Que dès le premier vers l’action préparée
Sans peine du sujet applanisse l’entrée.

L’autre développe d’une maniere un peu plus précise & plus circonstanciée le véritable sujet de la piece : sans cette exposition qui consiste quelquefois dans un récit, & quelquefois se développe peu-à-peu dans le dialogue des premieres scenes, il seroit comme impossible aux spectateurs d’entendre une tragédie dans laquelle les divers intérêts & les principales actions des personnages ont un rapport essentiel à quelqu’autre grand événement qui influe sur l’action théâtrale, qui détermine les incidens, & qui prépare, ou comme cause, ou comme occasion, les choses qui doivent ensuite arriver. C’est de cette partie que le même poëte a dit :

Le sujet n’est jamais assez tôt expliqué.

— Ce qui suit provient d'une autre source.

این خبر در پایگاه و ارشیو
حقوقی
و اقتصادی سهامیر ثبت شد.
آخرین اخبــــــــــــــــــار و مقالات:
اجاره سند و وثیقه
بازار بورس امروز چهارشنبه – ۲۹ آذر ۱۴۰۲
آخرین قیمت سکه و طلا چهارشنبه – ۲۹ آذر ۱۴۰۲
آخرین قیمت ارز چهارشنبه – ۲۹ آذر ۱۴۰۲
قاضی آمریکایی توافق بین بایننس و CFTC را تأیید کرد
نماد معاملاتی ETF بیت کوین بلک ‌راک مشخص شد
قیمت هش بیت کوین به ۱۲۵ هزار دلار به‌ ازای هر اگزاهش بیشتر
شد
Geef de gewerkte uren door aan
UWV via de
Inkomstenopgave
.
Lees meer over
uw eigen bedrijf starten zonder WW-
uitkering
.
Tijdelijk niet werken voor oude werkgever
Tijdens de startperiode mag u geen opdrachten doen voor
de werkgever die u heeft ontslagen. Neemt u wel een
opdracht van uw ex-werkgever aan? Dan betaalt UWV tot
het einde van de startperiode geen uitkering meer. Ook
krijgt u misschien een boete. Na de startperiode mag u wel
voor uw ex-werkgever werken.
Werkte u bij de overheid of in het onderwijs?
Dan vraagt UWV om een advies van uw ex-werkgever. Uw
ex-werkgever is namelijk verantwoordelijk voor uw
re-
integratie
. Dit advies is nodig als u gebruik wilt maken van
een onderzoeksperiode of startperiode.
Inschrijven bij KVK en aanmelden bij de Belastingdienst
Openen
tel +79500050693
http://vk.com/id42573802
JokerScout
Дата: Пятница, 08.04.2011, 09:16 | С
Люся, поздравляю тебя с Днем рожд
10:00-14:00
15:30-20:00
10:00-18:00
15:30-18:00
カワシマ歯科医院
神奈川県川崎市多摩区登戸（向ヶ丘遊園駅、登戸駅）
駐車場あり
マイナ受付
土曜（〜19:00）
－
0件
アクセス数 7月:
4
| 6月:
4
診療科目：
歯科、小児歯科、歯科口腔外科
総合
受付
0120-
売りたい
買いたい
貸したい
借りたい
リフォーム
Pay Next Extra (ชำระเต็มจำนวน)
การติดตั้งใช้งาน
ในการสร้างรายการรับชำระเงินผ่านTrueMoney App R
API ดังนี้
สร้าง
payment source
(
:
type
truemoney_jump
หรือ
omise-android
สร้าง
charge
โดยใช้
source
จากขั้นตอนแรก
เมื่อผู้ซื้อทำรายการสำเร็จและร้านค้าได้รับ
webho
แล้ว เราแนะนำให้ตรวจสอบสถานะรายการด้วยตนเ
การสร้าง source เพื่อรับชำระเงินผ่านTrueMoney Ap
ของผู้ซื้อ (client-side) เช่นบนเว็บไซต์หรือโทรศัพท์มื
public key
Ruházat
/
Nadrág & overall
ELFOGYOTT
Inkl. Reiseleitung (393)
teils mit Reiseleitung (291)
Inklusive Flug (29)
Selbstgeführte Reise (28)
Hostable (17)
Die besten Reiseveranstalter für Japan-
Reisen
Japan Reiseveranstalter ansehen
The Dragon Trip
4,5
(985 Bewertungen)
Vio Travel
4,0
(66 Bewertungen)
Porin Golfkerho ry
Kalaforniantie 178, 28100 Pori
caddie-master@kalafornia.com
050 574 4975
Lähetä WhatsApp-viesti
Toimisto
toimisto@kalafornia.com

C’est sans doute par cette raison que nos meilleures tragédies s’ouvrent toujours par un des principaux personnages, qui devant prendre un grand intérêt à ce qui va arriver, en a vraissemblablement pris beaucoup à ce qui a précédé, & en instruit quelqu’autre personnage qui, dans le cours de la piece, contribuera beaucoup à l’action principale, ou du moins servira à préparer, à faire naître, à enchaîner les divers événemens, & qui vraissemblablement n’en doit point être instruit. Voyez Protatique.

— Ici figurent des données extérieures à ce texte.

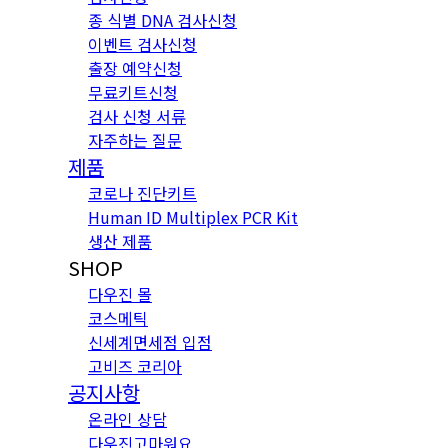
종 식별 DNA 검사신청
이벤트 검사신청
출장 예약신청
무료키트신청
검사 신청 서류
자주하는 질문
제품
코로나 진단키트
Human ID Multiplex PCR Kit
생산 제품
SHOP
다우진 몰
코스메틱
신세계면세점 입점
고비즈 코리아
공지사항
온라인 상담
다우진고마워요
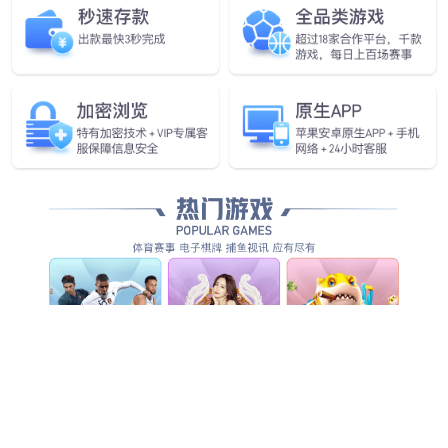
jiuyou九游ninegame发布首
个通用
具身基座大模型GO-1
查看更多
查看更多
查看详情
查看更多
查看更多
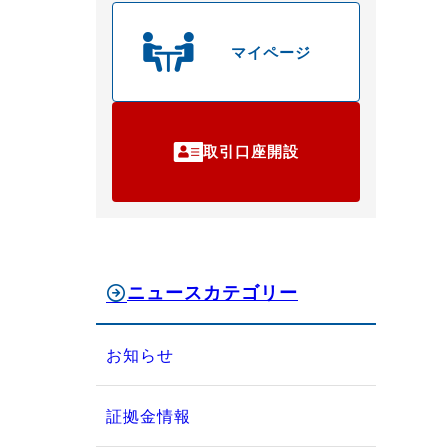
マイページ
取引口座開設
ニュースカテゴリー
お知らせ
証拠金情報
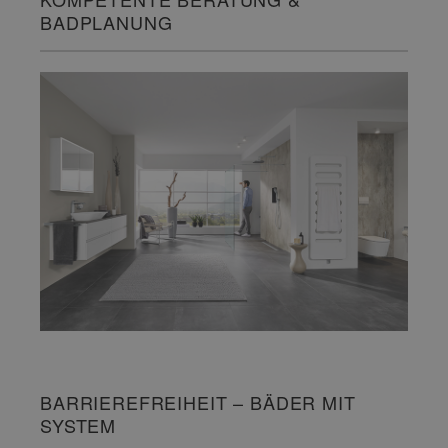
BADPLANUNG
BARRIEREFREIHEIT – BÄDER MIT
SYSTEM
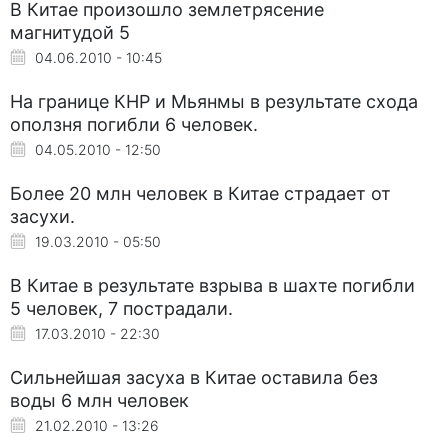
В Китае произошло землетрясение
магнитудой 5
04.06.2010 - 10:45
На границе КНР и Мьянмы в результате схода
оползня погибли 6 человек.
04.05.2010 - 12:50
Более 20 млн человек в Китае страдает от
засухи.
19.03.2010 - 05:50
В Китае в результате взрыва в шахте погибли
5 человек, 7 пострадали.
17.03.2010 - 22:30
Сильнейшая засуха в Китае оставила без
воды 6 млн человек
21.02.2010 - 13:26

Cette exposition du sujet ne doit point être si claire qu’elle instruise parfaitement le spectateur de tout ce qui doit se passer dans la suite, mais le lui laisser entrevoir comme une perspective, pour le rapprocher par degrés & le développer successivement, afin de ménager toujours un nouveau plaisir partant du même principe, quoique varié par de nouveaux incidens qui piquent & réveillent la curiosité. Car si l’on suppose une fois l’esprit suffisamment instruit, on le prive du plaisir de la surprise auquel il s’attendoit. C’est précisément ce que dit Donat quand il définit la protase primus actus fabulæ, quo pars argumenti explicatur, pars reticetur, ad populi expectationem tenendam. Voyez Voss. Instit. poetic. Lib. II. cap. v.

Les anciens connoissoient peu cet art, au-moins les Latins s’embarrassoient-ils peu de tenir ainsi l’esprit des spectateurs dans l’attente. Dès le prologue d’une piece, ils en annonçoient toute l’ordonnance, la conduite & le dénouement : témoin l’Amphytrion de Plaute. Les modernes entendent mieux leurs intérêts & ceux du public. Princip. pour la lect. des poëtes, come II. pag. 33. & suiv.